• _TEXTO PARA LEITURA_:
###
11 Um dos exemplos mais ilustrativos do lugar ocupado pelo México revolucionário na articulação da solidariedade continental a partir do movimento reformista pode ser observado na estreita relação estabelecida com a Alianza Popular Revolucionaria Americana (APRA), fundada na Cidade do México em 1924 – no espaço nada casual do anfiteatro Simón Bolívar da Escola Nacional Preparatória –, durante o exílio de seu fundador, Victor Raúl Haya de la Torre. A acolhida dispensada ao líder peruano (que chegou a trabalhar como secretário particular de Vasconcelos) não foi um caso isolado, visto que, nos anos 1930, o México continuou sendo um destino fundamental para o exílio aprista, tendo funcionado como um eixo a partir do qual o movimento pôde ser organizado e mantido após a perseguição perpetrada contra suas lideranças. A respeito desse tema, consultar: MELGAR BAO, 2003.
12 Sobre o projeto educativo levado a cabo por José Vasconcelos, inicialmente como reitor da Universidade do México e depois como secretário de Educação Pública, durante o governo Obregón, no início dos anos 1920, consultar: FELL, 2009; CRESPO, 2005.
13 A respeito da marcante participação da comitiva mexicana nas comemorações oficiais do centenário da Independência brasileira e sua relação com a propaganda do México revolucionário no continente, consultar: DIAS, 2015, cap. 2.
14 A referida edição do discurso consta do acervo da Biblioteca Nacional, no Rio de Janeiro, e o registro de entrada mostra que foi disponibilizada à biblioteca logo após a publicação.
15 O discurso de Ingenieros, proferido como parte do “banquete dos escritores argentinos em homenagem a José Vasconcelos”, foi originalmente publicado em 1922 por L. J. Rosso y Cia. Impresores de Buenos Aires. Essa edição foi disponibilizada pela Universidade de Toronto por meio da Open Library. Cf. INGENIEROS, 1922.
16 Em seu estudo sobre a Unión Latino Americana, a historiadora Alexandra Pita González destaca a importância desses “referentes” latino-americanos, entre os quais se situam os brasileiros, para o estabelecimento de uma “genealogia intelectual” por parte do grupo reunido em torno do boletim Renovación. Nas menções feitas na publicação, esses intelectuais são “situados no lugar de autoridades” e “qualificados [...] como os ‘mestres’, dos quais a juventude tinha muito o que aprender” (PITA GONZÁLEZ, 2009, p. 100 e 104).
###
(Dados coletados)
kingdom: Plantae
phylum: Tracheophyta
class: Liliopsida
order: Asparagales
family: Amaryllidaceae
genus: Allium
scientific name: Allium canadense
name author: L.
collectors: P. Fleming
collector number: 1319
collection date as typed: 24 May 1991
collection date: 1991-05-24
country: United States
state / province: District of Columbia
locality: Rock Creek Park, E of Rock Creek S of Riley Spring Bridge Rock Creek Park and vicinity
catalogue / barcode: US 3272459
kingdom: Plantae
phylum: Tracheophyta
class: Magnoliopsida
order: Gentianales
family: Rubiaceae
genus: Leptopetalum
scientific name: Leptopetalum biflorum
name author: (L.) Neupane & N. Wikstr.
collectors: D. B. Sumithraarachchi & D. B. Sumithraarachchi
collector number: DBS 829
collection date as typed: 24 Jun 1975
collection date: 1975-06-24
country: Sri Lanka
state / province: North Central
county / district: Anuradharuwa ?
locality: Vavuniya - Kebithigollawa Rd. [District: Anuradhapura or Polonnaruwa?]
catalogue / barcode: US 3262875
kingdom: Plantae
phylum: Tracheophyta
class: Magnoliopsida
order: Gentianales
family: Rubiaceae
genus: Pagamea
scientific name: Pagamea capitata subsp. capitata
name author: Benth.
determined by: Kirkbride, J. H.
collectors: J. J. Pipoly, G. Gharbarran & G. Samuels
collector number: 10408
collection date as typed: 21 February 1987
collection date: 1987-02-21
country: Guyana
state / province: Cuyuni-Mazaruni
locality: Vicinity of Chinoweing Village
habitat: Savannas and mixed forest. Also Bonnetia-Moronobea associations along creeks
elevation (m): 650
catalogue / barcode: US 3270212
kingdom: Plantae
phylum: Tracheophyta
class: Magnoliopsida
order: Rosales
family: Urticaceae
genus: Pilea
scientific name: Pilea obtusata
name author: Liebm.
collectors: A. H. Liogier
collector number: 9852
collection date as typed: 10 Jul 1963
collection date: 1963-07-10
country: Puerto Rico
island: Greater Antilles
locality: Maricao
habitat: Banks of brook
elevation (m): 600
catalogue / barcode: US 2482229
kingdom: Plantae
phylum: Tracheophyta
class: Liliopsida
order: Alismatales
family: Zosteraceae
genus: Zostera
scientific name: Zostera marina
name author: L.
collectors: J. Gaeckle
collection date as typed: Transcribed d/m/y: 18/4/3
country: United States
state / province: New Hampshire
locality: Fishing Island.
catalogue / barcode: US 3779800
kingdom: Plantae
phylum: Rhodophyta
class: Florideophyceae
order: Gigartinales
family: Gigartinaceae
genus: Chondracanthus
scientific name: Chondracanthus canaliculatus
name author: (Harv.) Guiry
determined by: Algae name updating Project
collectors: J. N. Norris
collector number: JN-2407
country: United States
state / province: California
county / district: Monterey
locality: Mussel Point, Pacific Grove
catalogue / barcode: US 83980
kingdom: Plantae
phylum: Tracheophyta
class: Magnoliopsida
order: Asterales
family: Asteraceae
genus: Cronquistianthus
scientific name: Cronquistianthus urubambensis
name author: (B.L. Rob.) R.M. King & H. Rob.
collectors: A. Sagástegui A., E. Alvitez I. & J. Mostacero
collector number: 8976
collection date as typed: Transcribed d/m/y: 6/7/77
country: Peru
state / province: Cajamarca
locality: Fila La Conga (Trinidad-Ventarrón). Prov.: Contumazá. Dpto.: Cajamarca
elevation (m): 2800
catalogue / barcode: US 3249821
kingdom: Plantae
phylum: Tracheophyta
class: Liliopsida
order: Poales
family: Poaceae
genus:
###
• _EXERCÍCIOS PROPOSTOS_:
#1 Reescreva em forma de lista, de modo mais breve e mantendo os fatos principais, o parágrafo do texto que começa com "Um dos exemplos mais ilustrativos".
#2 Liste todas as referências bibliográficas no formato de autor e ano que o texto cita.
As entradas são material independente do texto.

• _RESPOSTAS DAS TAREFAS_:
#1
- O México revolucionário teve papel central na articulação da solidariedade continental a partir do movimento reformista.
- Exemplo disso é sua estreita relação com a Alianza Popular Revolucionaria Americana (APRA).
- A APRA foi fundada na Cidade do México em 1924, no anfiteatro Simón Bolívar da Escola Nacional Preparatória, durante o exílio de Victor Raúl Haya de la Torre.
- O líder peruano chegou a trabalhar como secretário particular de Vasconcelos.
- Nos anos 1930, o México continuou a ser destino fundamental do exílio aprista.
- O país funcionou como eixo para organizar e manter o movimento após a perseguição a suas lideranças.
- Referência indicada: MELGAR BAO, 2003.

#2
- MELGAR BAO, 2003
- FELL, 2009
- CRESPO, 2005
- DIAS, 2015
- INGENIEROS, 1922
- PITA GONZÁLEZ, 2009